Given records START
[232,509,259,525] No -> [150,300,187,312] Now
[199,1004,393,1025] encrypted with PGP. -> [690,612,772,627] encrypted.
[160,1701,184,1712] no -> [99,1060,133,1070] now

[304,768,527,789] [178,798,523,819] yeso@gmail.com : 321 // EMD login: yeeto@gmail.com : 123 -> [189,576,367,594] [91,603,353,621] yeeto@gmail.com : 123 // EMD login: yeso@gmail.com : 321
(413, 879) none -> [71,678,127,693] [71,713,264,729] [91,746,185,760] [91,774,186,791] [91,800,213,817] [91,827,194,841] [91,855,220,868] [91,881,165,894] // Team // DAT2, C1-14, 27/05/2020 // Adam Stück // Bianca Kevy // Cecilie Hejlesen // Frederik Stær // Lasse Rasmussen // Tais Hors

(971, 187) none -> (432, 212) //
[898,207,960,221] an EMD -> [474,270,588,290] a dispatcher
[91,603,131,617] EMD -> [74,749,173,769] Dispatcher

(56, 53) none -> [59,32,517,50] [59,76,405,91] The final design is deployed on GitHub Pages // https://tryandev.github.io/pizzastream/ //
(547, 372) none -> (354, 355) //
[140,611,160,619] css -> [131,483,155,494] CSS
Given records END
__Your instructions__. Nothing but a number should be given: the count of lines in the material where the string "none" occurs.

__Answer to this problem__. 4